[Data in this exercise]
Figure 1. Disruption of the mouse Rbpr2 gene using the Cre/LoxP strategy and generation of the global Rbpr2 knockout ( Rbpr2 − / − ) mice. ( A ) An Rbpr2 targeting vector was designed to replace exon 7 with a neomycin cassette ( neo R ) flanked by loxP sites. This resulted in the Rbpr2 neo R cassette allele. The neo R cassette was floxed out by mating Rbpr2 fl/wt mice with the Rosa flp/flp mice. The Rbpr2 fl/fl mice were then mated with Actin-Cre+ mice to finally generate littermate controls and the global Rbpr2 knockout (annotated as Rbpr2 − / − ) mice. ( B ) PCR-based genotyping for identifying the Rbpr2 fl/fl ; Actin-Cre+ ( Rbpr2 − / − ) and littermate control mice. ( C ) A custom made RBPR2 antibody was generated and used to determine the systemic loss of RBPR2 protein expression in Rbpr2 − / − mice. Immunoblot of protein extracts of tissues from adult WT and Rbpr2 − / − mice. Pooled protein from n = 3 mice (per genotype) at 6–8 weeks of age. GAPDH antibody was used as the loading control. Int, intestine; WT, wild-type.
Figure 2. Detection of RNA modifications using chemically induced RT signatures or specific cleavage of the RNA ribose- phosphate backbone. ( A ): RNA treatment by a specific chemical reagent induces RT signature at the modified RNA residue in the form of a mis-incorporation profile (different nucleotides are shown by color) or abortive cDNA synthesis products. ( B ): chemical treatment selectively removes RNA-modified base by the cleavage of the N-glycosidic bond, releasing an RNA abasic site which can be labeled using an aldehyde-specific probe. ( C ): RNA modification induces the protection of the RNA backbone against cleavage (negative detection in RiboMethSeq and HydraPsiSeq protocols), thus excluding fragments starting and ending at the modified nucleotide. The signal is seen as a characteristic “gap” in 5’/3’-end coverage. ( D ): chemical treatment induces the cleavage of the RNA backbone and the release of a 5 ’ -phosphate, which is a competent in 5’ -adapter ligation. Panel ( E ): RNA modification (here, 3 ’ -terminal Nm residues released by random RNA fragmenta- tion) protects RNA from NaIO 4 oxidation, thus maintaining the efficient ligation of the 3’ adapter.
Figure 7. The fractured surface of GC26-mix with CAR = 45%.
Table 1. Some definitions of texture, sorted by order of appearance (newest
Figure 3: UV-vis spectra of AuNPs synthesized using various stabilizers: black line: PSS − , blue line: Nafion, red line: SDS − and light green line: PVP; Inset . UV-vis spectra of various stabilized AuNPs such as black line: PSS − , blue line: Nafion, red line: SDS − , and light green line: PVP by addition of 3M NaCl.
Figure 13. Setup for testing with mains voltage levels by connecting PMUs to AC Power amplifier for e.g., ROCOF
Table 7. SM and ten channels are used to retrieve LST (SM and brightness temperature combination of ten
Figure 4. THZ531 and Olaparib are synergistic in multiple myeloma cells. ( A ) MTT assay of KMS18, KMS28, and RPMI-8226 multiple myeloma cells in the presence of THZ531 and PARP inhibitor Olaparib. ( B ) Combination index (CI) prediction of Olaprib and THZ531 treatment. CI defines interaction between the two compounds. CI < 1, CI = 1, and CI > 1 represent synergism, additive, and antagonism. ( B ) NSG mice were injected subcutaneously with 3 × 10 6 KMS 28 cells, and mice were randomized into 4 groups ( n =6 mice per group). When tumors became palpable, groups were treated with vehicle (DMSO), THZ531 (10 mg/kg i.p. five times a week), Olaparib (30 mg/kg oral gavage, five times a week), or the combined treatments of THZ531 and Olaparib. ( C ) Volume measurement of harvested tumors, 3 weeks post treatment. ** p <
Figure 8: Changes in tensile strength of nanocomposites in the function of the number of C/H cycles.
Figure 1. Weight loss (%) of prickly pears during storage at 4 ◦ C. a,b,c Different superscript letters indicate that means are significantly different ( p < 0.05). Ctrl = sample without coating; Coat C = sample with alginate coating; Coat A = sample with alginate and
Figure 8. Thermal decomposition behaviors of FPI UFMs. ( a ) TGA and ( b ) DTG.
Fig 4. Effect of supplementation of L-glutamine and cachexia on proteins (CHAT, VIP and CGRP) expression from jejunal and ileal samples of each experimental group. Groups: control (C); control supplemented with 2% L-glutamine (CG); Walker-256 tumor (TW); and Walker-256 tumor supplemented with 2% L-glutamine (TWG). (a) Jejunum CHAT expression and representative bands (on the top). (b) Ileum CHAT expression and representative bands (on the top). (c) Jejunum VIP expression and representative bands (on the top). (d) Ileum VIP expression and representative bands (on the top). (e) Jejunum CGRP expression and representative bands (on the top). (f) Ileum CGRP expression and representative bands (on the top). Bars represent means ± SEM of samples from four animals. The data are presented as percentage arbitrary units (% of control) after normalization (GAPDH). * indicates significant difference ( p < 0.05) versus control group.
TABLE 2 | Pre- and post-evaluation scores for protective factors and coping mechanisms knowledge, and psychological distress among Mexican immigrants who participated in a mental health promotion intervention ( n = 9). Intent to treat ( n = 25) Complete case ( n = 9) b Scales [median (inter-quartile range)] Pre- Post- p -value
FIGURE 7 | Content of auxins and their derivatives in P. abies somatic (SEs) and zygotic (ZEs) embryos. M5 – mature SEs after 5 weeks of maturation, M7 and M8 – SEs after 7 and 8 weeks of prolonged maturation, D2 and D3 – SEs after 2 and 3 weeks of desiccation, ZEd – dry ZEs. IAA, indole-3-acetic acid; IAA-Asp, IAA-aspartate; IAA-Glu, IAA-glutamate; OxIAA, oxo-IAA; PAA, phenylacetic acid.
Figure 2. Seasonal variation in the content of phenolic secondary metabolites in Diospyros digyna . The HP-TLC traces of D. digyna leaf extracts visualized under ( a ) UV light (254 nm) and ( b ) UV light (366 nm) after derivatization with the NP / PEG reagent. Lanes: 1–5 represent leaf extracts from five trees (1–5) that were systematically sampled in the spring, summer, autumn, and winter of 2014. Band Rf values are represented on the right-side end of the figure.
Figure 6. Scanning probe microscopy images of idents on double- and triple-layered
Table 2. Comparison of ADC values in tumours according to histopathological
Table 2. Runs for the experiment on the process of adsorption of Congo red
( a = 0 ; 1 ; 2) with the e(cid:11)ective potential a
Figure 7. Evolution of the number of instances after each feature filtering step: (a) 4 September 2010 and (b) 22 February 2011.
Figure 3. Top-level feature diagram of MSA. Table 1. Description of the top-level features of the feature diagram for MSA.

[Work order]
What is wanted is an exact copy of the data.

[Answer area]
Figure 1. Disruption of the mouse Rbpr2 gene using the Cre/LoxP strategy and generation of the global Rbpr2 knockout ( Rbpr2 − / − ) mice. ( A ) An Rbpr2 targeting vector was designed to replace exon 7 with a neomycin cassette ( neo R ) flanked by loxP sites. This resulted in the Rbpr2 neo R cassette allele. The neo R cassette was floxed out by mating Rbpr2 fl/wt mice with the Rosa flp/flp mice. The Rbpr2 fl/fl mice were then mated with Actin-Cre+ mice to finally generate littermate controls and the global Rbpr2 knockout (annotated as Rbpr2 − / − ) mice. ( B ) PCR-based genotyping for identifying the Rbpr2 fl/fl ; Actin-Cre+ ( Rbpr2 − / − ) and littermate control mice. ( C ) A custom made RBPR2 antibody was generated and used to determine the systemic loss of RBPR2 protein expression in Rbpr2 − / − mice. Immunoblot of protein extracts of tissues from adult WT and Rbpr2 − / − mice. Pooled protein from n = 3 mice (per genotype) at 6–8 weeks of age. GAPDH antibody was used as the loading control. Int, intestine; WT, wild-type.
Figure 2. Detection of RNA modifications using chemically induced RT signatures or specific cleavage of the RNA ribose- phosphate backbone. ( A ): RNA treatment by a specific chemical reagent induces RT signature at the modified RNA residue in the form of a mis-incorporation profile (different nucleotides are shown by color) or abortive cDNA synthesis products. ( B ): chemical treatment selectively removes RNA-modified base by the cleavage of the N-glycosidic bond, releasing an RNA abasic site which can be labeled using an aldehyde-specific probe. ( C ): RNA modification induces the protection of the RNA backbone against cleavage (negative detection in RiboMethSeq and HydraPsiSeq protocols), thus excluding fragments starting and ending at the modified nucleotide. The signal is seen as a characteristic “gap” in 5’/3’-end coverage. ( D ): chemical treatment induces the cleavage of the RNA backbone and the release of a 5 ’ -phosphate, which is a competent in 5’ -adapter ligation. Panel ( E ): RNA modification (here, 3 ’ -terminal Nm residues released by random RNA fragmenta- tion) protects RNA from NaIO 4 oxidation, thus maintaining the efficient ligation of the 3’ adapter.
Figure 7. The fractured surface of GC26-mix with CAR = 45%.
Table 1. Some definitions of texture, sorted by order of appearance (newest
Figure 3: UV-vis spectra of AuNPs synthesized using various stabilizers: black line: PSS − , blue line: Nafion, red line: SDS − and light green line: PVP; Inset . UV-vis spectra of various stabilized AuNPs such as black line: PSS − , blue line: Nafion, red line: SDS − , and light green line: PVP by addition of 3M NaCl.
Figure 13. Setup for testing with mains voltage levels by connecting PMUs to AC Power amplifier for e.g., ROCOF
Table 7. SM and ten channels are used to retrieve LST (SM and brightness temperature combination of ten
Figure 4. THZ531 and Olaparib are synergistic in multiple myeloma cells. ( A ) MTT assay of KMS18, KMS28, and RPMI-8226 multiple myeloma cells in the presence of THZ531 and PARP inhibitor Olaparib. ( B ) Combination index (CI) prediction of Olaprib and THZ531 treatment. CI defines interaction between the two compounds. CI < 1, CI = 1, and CI > 1 represent synergism, additive, and antagonism. ( B ) NSG mice were injected subcutaneously with 3 × 10 6 KMS 28 cells, and mice were randomized into 4 groups ( n =6 mice per group). When tumors became palpable, groups were treated with vehicle (DMSO), THZ531 (10 mg/kg i.p. five times a week), Olaparib (30 mg/kg oral gavage, five times a week), or the combined treatments of THZ531 and Olaparib. ( C ) Volume measurement of harvested tumors, 3 weeks post treatment. ** p <
Figure 8: Changes in tensile strength of nanocomposites in the function of the number of C/H cycles.
Figure 1. Weight loss (%) of prickly pears during storage at 4 ◦ C. a,b,c Different superscript letters indicate that means are significantly different ( p < 0.05). Ctrl = sample without coating; Coat C = sample with alginate coating; Coat A = sample with alginate and
Figure 8. Thermal decomposition behaviors of FPI UFMs. ( a ) TGA and ( b ) DTG.
Fig 4. Effect of supplementation of L-glutamine and cachexia on proteins (CHAT, VIP and CGRP) expression from jejunal and ileal samples of each experimental group. Groups: control (C); control supplemented with 2% L-glutamine (CG); Walker-256 tumor (TW); and Walker-256 tumor supplemented with 2% L-glutamine (TWG). (a) Jejunum CHAT expression and representative bands (on the top). (b) Ileum CHAT expression and representative bands (on the top). (c) Jejunum VIP expression and representative bands (on the top). (d) Ileum VIP expression and representative bands (on the top). (e) Jejunum CGRP expression and representative bands (on the top). (f) Ileum CGRP expression and representative bands (on the top). Bars represent means ± SEM of samples from four animals. The data are presented as percentage arbitrary units (% of control) after normalization (GAPDH). * indicates significant difference ( p < 0.05) versus control group.
TABLE 2 | Pre- and post-evaluation scores for protective factors and coping mechanisms knowledge, and psychological distress among Mexican immigrants who participated in a mental health promotion intervention ( n = 9). Intent to treat ( n = 25) Complete case ( n = 9) b Scales [median (inter-quartile range)] Pre- Post- p -value
FIGURE 7 | Content of auxins and their derivatives in P. abies somatic (SEs) and zygotic (ZEs) embryos. M5 – mature SEs after 5 weeks of maturation, M7 and M8 – SEs after 7 and 8 weeks of prolonged maturation, D2 and D3 – SEs after 2 and 3 weeks of desiccation, ZEd – dry ZEs. IAA, indole-3-acetic acid; IAA-Asp, IAA-aspartate; IAA-Glu, IAA-glutamate; OxIAA, oxo-IAA; PAA, phenylacetic acid.
Figure 2. Seasonal variation in the content of phenolic secondary metabolites in Diospyros digyna . The HP-TLC traces of D. digyna leaf extracts visualized under ( a ) UV light (254 nm) and ( b ) UV light (366 nm) after derivatization with the NP / PEG reagent. Lanes: 1–5 represent leaf extracts from five trees (1–5) that were systematically sampled in the spring, summer, autumn, and winter of 2014. Band Rf values are represented on the right-side end of the figure.
Figure 6. Scanning probe microscopy images of idents on double- and triple-layered
Table 2. Comparison of ADC values in tumours according to histopathological
Table 2. Runs for the experiment on the process of adsorption of Congo red
( a = 0 ; 1 ; 2) with the e(cid:11)ective potential a
Figure 7. Evolution of the number of instances after each feature filtering step: (a) 4 September 2010 and (b) 22 February 2011.
Figure 3. Top-level feature diagram of MSA. Table 1. Description of the top-level features of the feature diagram for MSA.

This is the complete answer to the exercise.